WHAT TO PRODUCE = In the data from the line with "VIVINOX Sleep Schlaftabletten stark" to the line with "COFFEINUM N 0,2 g Tabletten", replace "Grundpreis" with "Stückpreis" and write out only those lines, with everything else unchanged.

MATERIAL SHOWN =
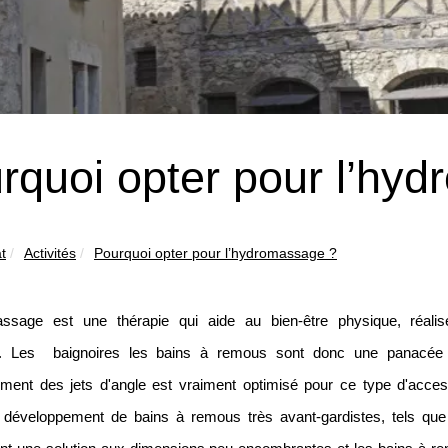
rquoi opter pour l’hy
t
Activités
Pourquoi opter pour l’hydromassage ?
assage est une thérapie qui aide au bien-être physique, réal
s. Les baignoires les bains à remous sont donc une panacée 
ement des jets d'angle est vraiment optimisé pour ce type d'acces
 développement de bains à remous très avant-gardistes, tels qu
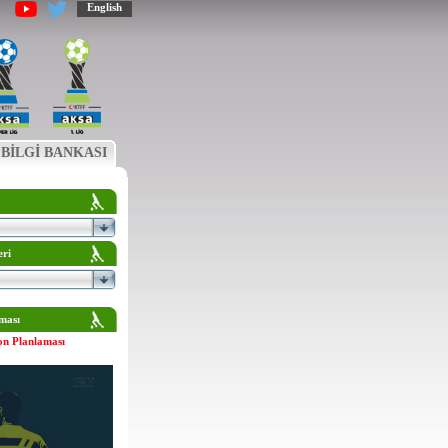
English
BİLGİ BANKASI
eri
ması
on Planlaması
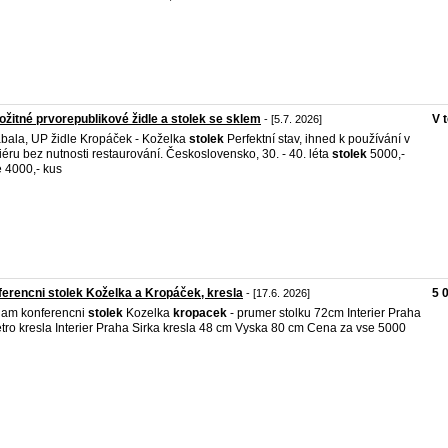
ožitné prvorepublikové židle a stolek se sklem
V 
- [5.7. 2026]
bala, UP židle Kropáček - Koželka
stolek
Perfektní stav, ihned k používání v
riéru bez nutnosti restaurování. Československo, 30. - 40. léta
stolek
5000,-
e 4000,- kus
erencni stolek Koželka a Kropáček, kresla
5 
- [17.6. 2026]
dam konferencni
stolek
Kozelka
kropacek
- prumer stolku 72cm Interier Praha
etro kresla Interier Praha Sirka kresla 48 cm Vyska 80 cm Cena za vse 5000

* * *

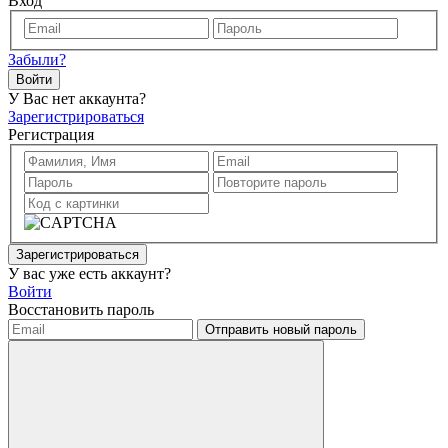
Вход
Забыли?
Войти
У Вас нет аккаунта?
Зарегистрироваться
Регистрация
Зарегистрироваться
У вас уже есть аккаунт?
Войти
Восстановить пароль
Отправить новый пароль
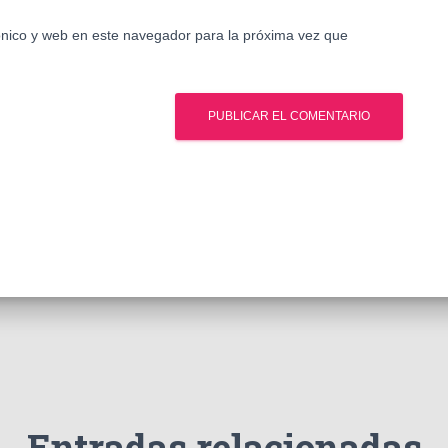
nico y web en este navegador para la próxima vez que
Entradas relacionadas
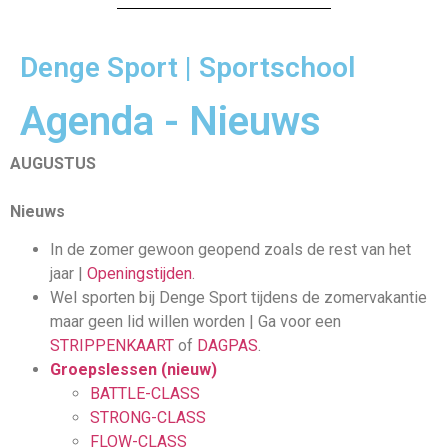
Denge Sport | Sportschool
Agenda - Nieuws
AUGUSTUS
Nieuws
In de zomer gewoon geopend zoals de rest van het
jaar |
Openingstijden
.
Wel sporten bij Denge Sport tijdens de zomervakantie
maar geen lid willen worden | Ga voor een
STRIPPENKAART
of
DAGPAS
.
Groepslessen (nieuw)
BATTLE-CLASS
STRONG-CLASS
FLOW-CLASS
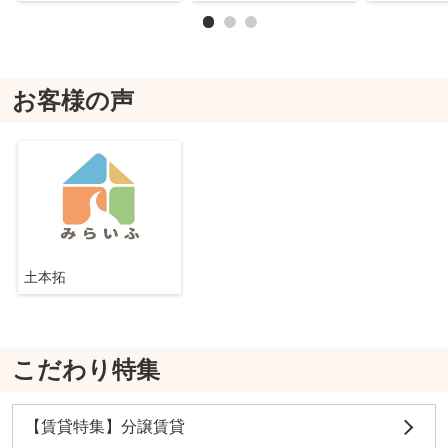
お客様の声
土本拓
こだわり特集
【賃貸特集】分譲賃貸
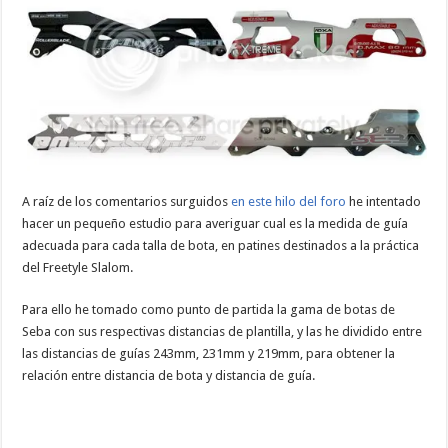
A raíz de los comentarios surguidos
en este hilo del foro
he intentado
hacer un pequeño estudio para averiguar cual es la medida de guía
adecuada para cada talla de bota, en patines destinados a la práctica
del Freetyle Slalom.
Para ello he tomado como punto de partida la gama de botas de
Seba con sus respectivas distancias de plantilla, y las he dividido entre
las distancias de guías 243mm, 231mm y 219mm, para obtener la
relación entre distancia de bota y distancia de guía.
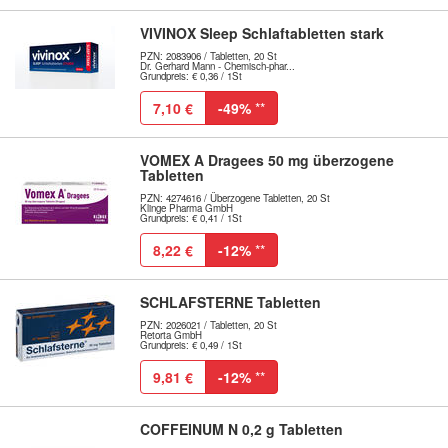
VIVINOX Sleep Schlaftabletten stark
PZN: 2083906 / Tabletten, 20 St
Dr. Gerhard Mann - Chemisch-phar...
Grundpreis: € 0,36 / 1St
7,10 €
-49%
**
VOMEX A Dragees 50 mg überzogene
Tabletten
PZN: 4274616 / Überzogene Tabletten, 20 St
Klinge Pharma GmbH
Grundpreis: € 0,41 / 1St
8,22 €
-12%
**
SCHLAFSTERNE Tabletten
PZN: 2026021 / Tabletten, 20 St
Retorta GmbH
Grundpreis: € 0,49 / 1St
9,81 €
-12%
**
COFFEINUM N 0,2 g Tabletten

WRITTEN ANSWER =
VIVINOX Sleep Schlaftabletten stark
PZN: 2083906 / Tabletten, 20 St
Dr. Gerhard Mann - Chemisch-phar...
Stückpreis: € 0,36 / 1St
7,10 €
-49%
**
VOMEX A Dragees 50 mg überzogene
Tabletten
PZN: 4274616 / Überzogene Tabletten, 20 St
Klinge Pharma GmbH
Stückpreis: € 0,41 / 1St
8,22 €
-12%
**
SCHLAFSTERNE Tabletten
PZN: 2026021 / Tabletten, 20 St
Retorta GmbH
Stückpreis: € 0,49 / 1St
9,81 €
-12%
**
COFFEINUM N 0,2 g Tabletten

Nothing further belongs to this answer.